Credit crunch means slump in mortgage lending
May 22nd, 2008 | By admin | Category: Mortgage NewsThe UK’s financial markets are in something of a mess as a result of the global credit crunch, which made its way across the nation last summer. All areas of finance have been affected, such as loans, credit cards, and mortgages. Consumer confidence has taken a dive, the economy has been adversely affected, and lending conditions have become tighter than ever, as lender struggle to raise funds to finance their lending operations.
All of these factors have led to a significant slump in mortgage lending levels lately, according to recent reports. Recent figures indicate a 17% year on year drop in mortgage lending levels, as consumers find that they cannot afford to apply for a mortgage or cannot qualify for a mortgage deal in the current tight conditions, and lenders continue to tighten up their criteria and exercise increased caution over who they will lend to and how much they will lend.
In March mortgage lending levels came to £26.3 billion according to the Council of Mortgage Lenders, and this was a drop of £5.4 billion compared to the previous year. The Council of Mortgage Lenders stated: ‘Lending on completed transactions is currently running at levels considerably lower than a year ago. However, the picture for mortgage approvals for new business and prospective lending levels in the next few months is worsening. We await the eagerly anticipated announcement of further action by the Bank of England to respond to these rapidly worsening market conditions.’
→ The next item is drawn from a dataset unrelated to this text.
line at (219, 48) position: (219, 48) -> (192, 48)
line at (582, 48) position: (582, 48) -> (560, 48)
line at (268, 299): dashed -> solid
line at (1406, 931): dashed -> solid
An official from the CML also said: ‘Early action is needed if we are to be able to maintain a market in which UK borrowers continue to be able to access mortgage funds at reasonable prices. As mortgage costs increase, it remains important for any borrower with potential financial difficulties to speak to their lender as soon as possible, and preferably before they have missed a payment.’
One economist said that it was vital that something is done to encourage banks to lend to one another again in order to ease credit conditions, which he said was one of the major contributory factors to the slump. He said: ‘The low level of mortgage activity is not only a consequence of slowing demand for houses due to the elevated affordability pressures facing potential house buyers, but also increasingly due to very tight credit conditions leading to markedly fewer and more expensive mortgages being available. Furthermore, potential house buyers are now having to provide higher deposit levels, which is a particularly major problem for first-time buyers. The CML data therefore highlight the need for concerted, sustained action to try and get banks to lend to each other, so that more liquidity is available to fund mortgage lending and market interest rates come down.’
The government has put forward a £50 billion plan recently, which it hopes will increase confidence levels amongst lenders and will encourage them to start lending to one another again in order to boost movement in the money markets.